*Task description*
Only an exact repetition is needed: the lines from the start of the listing below through the line that contains "- [mail list](https://www.gnu.org/software/libc/involved.html)", pictures omitted.

* * *

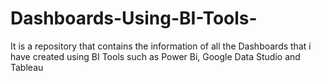 # Dashboards-Using-BI-Tools-
It is a repository that contains the information of all the Dashboards that i have created using BI Tools such as Power Bi, Google Data Studio and Tableau
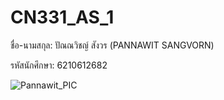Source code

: # CN331_AS_1
ชื่อ-นามสกุล: ปัณณวิชญ์ สังวร (PANNAWIT SANGVORN)

รหัสนักศึกษา: 6210612682

![Pannawit_PIC](https://github.com/6210612682/CN331_AS_1/blob/assets/pannawit_PIC_3.jpg)
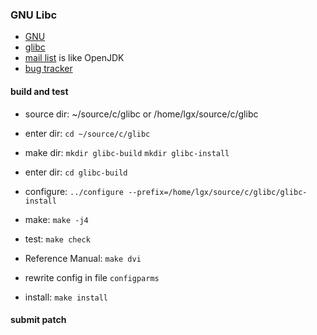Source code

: ### GNU Libc
- [GNU](https://www.gnu.org)
- [glibc](https://www.gnu.org/software/libc)
- [mail list](https://www.gnu.org/software/libc/involved.html) is like OpenJDK
- [bug tracker](https://sourceware.org/bugzilla/buglist.cgi?bug_status=UNCONFIRMED&bug_status=NEW&bug_status=ASSIGNED&bug_status=SUSPENDED&bug_status=WAITING&bug_status=REOPENED&list_id=57048&product=glibc&query_format=advanced)

#### build and test
- source dir:	~/source/c/glibc  or  /home/lgx/source/c/glibc
- enter dir:	`cd ~/source/c/glibc`
- make dir:		`mkdir glibc-build` `mkdir glibc-install`
- enter dir:	`cd glibc-build`
- configure:	`../configure --prefix=/home/lgx/source/c/glibc/glibc-install`
- make:			`make -j4`

- test:			`make check`
- Reference Manual:	`make dvi`
- rewrite config in file `configparms`
- install: 		`make install`  

#### submit patch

* * *

*Solution for this exercise*
 # Dashboards-Using-BI-Tools-
It is a repository that contains the information of all the Dashboards that i have created using BI Tools such as Power Bi, Google Data Studio and Tableau
Source code

: # CN331_AS_1
ชื่อ-นามสกุล: ปัณณวิชญ์ สังวร (PANNAWIT SANGVORN)

รหัสนักศึกษา: 6210612682

![Pannawit_PIC](https://github.com/6210612682/CN331_AS_1/blob/assets/pannawit_PIC_3.jpg)
Source code

: ### GNU Libc
- [GNU](https://www.gnu.org)
- [glibc](https://www.gnu.org/software/libc)
- [mail list](https://www.gnu.org/software/libc/involved.html) is like OpenJDK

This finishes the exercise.